Now we can get the maximum traffic for just the first day like this:

print(numpy.max(first_day_data))
4521.0

Or we can get the maximum traffic for just the second day:

print(numpy.max(traffic_data[1]))
4623.0

Note that here we skip assigning the second day’s data to a variable, and just pass the array directly to the numpy.max function.

Challenge: Maximum traffic for each day

Write a loop that goes through each day in traffic_data and prints the maximum traffic for that day.

Hint: Remember that for item in collection: loops through each item in a collection. In the case of a 2-dimensional NumPy array, each item is a row (the data for a single day).

Solution
for day_data in traffic_data:
    print(numpy.max(day_data))
4521.0
4623.0
6990.0
6676.0
7055.0
6441.0
6094.0
6012.0
4833.0

Challenge: Average Traffic at each hour of the day

We’ve seen how to get the data for just one day, but what about the data for a single hour? What if we wanted to know the average traffic at 7am?

For this, you need to use a Python concept called slicing. The simplest form of slicing is to use a colon (:) to select all elements along a dimension. For example, traffic_data[:, 7] gets all rows (days) but only the 7th column (the 7am hour).

For more information on slicing, see the NumPy documentation on slicing.

Use slicing to write a loop that prints the average traffic at each hour of the day (so the average traffic at midnight across all days, the average traffic at 1am across all days, etc.).

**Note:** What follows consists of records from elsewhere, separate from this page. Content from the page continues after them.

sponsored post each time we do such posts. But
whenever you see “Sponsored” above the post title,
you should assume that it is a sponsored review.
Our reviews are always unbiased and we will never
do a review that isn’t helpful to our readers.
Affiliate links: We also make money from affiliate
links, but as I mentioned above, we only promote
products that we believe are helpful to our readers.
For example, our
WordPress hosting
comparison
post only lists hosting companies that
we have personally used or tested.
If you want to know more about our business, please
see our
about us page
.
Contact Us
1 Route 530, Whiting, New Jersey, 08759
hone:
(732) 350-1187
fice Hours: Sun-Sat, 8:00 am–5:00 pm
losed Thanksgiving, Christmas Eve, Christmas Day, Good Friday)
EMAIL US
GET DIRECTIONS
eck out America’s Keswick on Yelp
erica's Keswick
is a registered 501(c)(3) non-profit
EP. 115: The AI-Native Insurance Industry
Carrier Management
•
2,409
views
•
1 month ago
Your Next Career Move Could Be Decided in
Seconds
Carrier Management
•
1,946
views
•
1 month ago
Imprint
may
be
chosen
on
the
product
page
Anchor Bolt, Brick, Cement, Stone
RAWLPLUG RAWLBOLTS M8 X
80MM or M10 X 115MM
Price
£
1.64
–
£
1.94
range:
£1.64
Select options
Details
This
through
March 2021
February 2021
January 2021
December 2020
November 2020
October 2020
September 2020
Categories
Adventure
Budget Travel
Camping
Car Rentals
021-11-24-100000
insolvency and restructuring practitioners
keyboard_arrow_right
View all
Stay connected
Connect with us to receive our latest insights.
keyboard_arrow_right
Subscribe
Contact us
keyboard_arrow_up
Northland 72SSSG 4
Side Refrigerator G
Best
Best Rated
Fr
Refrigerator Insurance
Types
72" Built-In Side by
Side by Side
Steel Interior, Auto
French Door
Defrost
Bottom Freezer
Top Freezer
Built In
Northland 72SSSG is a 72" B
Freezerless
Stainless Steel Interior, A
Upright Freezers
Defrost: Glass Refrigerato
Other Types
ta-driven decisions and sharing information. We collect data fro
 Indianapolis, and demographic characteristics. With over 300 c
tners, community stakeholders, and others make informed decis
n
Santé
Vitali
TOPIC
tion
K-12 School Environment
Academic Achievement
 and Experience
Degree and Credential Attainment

Hint: You can use range(24) to loop through all 24 hours.

Solution
for hour in range(24):
    print(numpy.mean(traffic_data[:, hour]))
882.4444444444445
539.8888888888889
401.55555555555554
376.77777777777777
618.2222222222222
1768.6666666666667
3603.1111111111113
4518.444444444444
4582.777777777777
4621.0
4386.111111111111
4689.444444444444
4923.333333333333
4794.0
4931.555555555556
5114.333333333333
5455.111111111111
5237.666666666667
4427.111111111111
3356.6666666666665
2857.5555555555557
2530.4444444444443
2079.4444444444443
1395.7777777777778

We can see that traffic is generally low around midnight, and higher during the day, which makes sense.